A receita, aliás, também é bem usada por diretores ingleses. O grande David Lean fez de Desencanto o clássico do adultério inglês, mudo e abafado numa estação de trem. James Ivory, no seu melhor momento, fez Vestígios do Dia, sobre o amor de um mordomo pela governanta de uma casa nobre, relacionamento perdido numa névoa de obrigações sociais e senso de dever. O livro no qual é baseado, de Kazuo Ishiguro, também é magnífico. Nos Estados Unidos, coisa muito parecida no duo Edith Wharton e Martin Scorsese em A Época da Inocência.

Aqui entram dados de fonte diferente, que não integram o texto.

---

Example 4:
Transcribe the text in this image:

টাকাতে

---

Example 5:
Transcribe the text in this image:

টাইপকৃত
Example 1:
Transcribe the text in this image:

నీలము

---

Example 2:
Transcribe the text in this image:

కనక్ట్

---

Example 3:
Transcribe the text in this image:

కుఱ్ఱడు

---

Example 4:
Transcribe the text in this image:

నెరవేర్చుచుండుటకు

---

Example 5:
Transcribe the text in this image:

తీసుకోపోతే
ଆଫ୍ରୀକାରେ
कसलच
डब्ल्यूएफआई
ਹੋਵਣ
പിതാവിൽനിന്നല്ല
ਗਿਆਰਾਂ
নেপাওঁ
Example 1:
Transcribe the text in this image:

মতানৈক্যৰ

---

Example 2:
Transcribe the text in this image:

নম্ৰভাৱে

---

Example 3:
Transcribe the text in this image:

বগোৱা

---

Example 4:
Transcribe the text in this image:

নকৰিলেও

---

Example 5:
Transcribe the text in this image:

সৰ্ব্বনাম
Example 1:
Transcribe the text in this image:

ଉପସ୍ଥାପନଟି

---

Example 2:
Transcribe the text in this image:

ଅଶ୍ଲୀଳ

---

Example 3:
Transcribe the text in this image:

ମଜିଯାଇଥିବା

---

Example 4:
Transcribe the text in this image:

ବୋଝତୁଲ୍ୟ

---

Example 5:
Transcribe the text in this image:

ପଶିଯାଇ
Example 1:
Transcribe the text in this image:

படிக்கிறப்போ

Dorothy Malone e Rock Hudson, atores da exemplar frieza de Douglas Sirk
Ainda mais interessante, embora não exatamente melhor, é o cinema de Douglas Sirk e R.W. Fassbinder. Usam todos os artifícios chavões do gênero, como música alta e apelo ao fake em direção de arte e figurinos excessivos, mas seus filmes parecem obter justamente o efeito contrário: o mínimo de emoção. Coisas como Palavras ao Vento ou O Desespero de Veronika Voss se vestem de inofensiva pele de cordeiro para analisar com bastante crueldade seus objetos de interesse: para Sirk, família; para Fassbinder, as relações pessoais na Alemanha diante do fundo político pré pós e durante o nazismo.
Em direção diversa da contenção ou do excesso estéril, o melodrama que quer realmente emocionar, mas a dosagem dos elementos do gênero é tão desproporcionalmente grande que os filmes parecem dizer muito mais do que o que está na tela. Exemplos deste tipo de viagem pessoal: Moulin Rouge e Romeu + Julieta, de Baz Luhrmann, brilhantes histórias de amor, mas também filmes eloqüentes sobre entretenimento e arte.

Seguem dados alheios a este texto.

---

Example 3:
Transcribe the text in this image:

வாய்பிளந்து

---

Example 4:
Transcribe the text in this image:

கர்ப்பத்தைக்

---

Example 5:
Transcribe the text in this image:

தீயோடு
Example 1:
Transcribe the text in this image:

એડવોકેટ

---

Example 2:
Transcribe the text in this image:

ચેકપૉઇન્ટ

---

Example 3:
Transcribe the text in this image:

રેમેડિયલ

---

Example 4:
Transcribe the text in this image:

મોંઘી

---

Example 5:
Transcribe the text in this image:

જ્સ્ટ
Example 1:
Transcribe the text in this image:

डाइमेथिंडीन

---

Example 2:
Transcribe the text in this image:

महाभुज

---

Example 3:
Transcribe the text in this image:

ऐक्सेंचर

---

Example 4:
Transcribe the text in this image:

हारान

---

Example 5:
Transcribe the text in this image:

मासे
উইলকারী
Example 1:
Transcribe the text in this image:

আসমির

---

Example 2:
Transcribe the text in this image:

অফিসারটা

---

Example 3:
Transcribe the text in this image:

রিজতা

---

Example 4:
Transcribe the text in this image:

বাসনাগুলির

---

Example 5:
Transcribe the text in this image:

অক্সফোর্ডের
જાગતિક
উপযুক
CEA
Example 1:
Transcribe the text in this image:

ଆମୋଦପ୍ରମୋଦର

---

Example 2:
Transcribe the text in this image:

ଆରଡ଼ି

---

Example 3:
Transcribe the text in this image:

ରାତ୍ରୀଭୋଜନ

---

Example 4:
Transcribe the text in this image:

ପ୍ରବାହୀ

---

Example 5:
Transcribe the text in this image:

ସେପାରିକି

Tony Leung e Maggie Cheung em Amor à Flor da Pele
Reunindo um pouco destas três tendências, Wong Kar-Wai, autor de apaixonados e contidos romances, filmados com linguagem artificial e fake, que por vezes parece falar muito mais sobre nostalgia e memória do que sobre relações amorosas. Em território parecido, o deslumbrante formal de Max Ophuls, cineasta extremamente apaixonado pelos alucinantes movimentos de câmera, mas com sensibilidade apurada o suficiente para não tornar seus filmes estéreis exercícios de estilo. Ophuls fez com Carta de Uma Desconhecida o maior melodrama que já vi.
Joan Fontaine e Louis Jordan na obra-prima Carta de Uma Desconhecida
Todos estes caminhos são alternativas ao profissionalismo mediano de Tarde Demais Para Esquecer. Claro, que não se considere este texto uma dispensa do filme de McCarey somente baseado em comparações com outras coisas. É tudo questão de preferência. Maçãs, laranjas. Há quem enxergue o sublime na boa execução de Tarde Demais Para Esquecer. Eu fico aborrecido.
4 comentários:
Clica. Toma. Lê. No meu nome. Abraço.
Estarrecido fiquei com seu aborrecimento diante de uma obra-prima como 'Tarde demais para esquecer', melodrama de rara 'finesse', de execução priomorosa e com chave irônica, diálogos que impressionam pela ambiguidade e trocadilhos. Os diálogos da seqüência final, quando Grant reencontra Kerr no apartamento desta, pode figurar entre os mais expressivos de toda a história do cinema. E, além do mais, o filme é de uma beleza sublime.
ANDRÉ SETARO.REDIVIDO
Estarrecido fiquei com seu aborrecimento diante de uma obra-prima como 'Tarde demais para esquecer', melodrama de rara 'finesse', de execução priomorosa e com chave irônica, diálogos que impressionam pela ambiguidade e trocadilhos. Os diálogos da seqüência final, quando Grant reencontra Kerr no apartamento desta, pode figurar entre os mais expressivos de toda a história do cinema. E, além do mais, o filme é de uma beleza sublime.
ANDRÉ SETARO.REDIVIDO
Vou usar palavras suas sobre um texto meu: "Está ótimo, muito bem escrito e argumentado, mas não concordo com nada". Foi seu presente de aniversário de morte a Paulo Francis, que tinha em 'An Affair to Remember' um de seus filmes preferidos. Animou a tumba dele bem antes da seda rasgada da efeméride.